→ WHAT TO WORK ON:
Turn each line of the records below into an item of a numbered list, skipping blank lines. Leave the pictures out of your answer.

▽

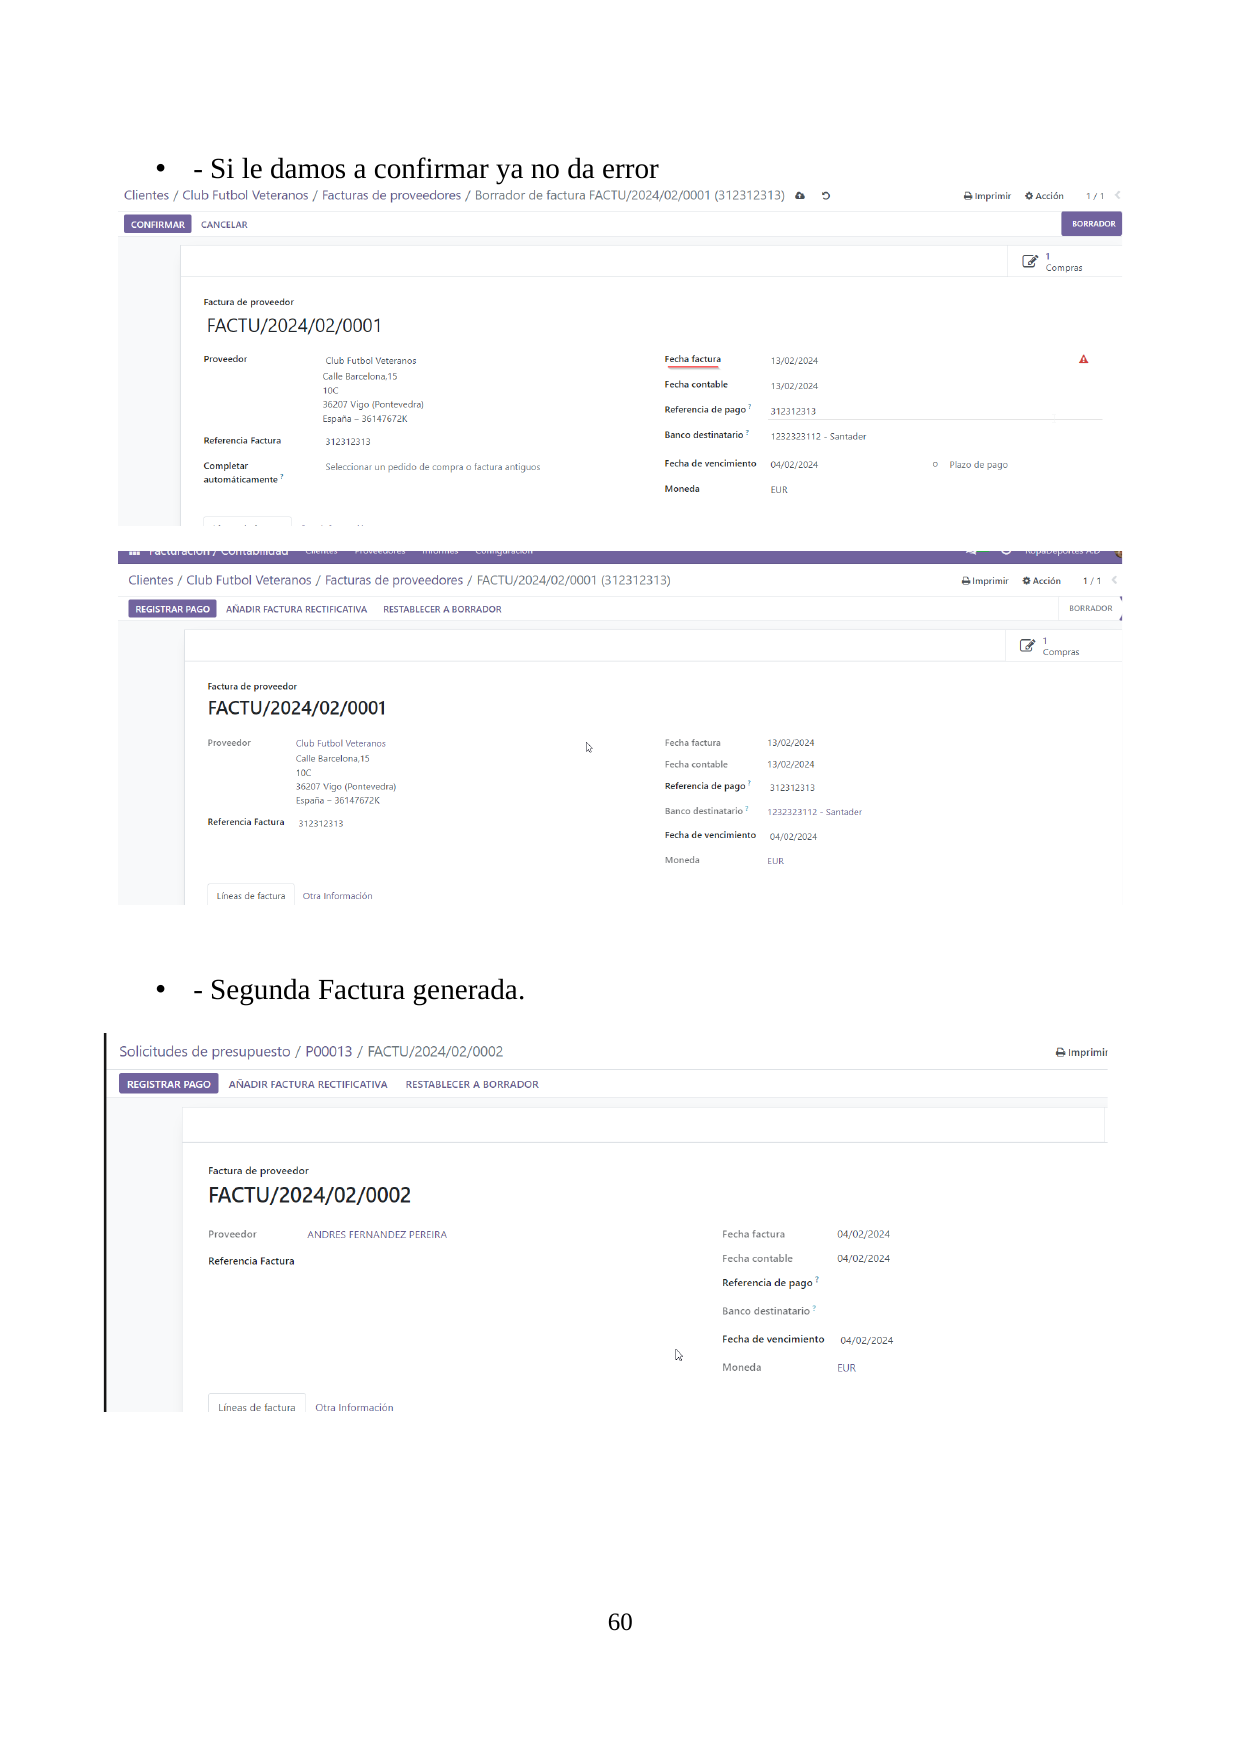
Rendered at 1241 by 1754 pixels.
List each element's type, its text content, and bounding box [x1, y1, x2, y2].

list - Si le damos a confirmar ya no da error [156, 152, 1122, 185]
picture [118, 185, 1123, 526]
picture [118, 551, 1123, 905]
picture [103, 1033, 1108, 1412]
list - Segunda Factura generada. [156, 972, 1122, 1006]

△

→ SOLUTION TO THE EXERCISE:
1. Rendered at 1241 by 1754 pixels.
2. List each element's type, its text content, and bounding box [x1, y1, x2, y2].
3. list - Si le damos a confirmar ya no da error [156, 152, 1122, 185]
4. picture [118, 185, 1123, 526]
5. picture [118, 551, 1123, 905]
6. picture [103, 1033, 1108, 1412]
7. list - Segunda Factura generada. [156, 972, 1122, 1006]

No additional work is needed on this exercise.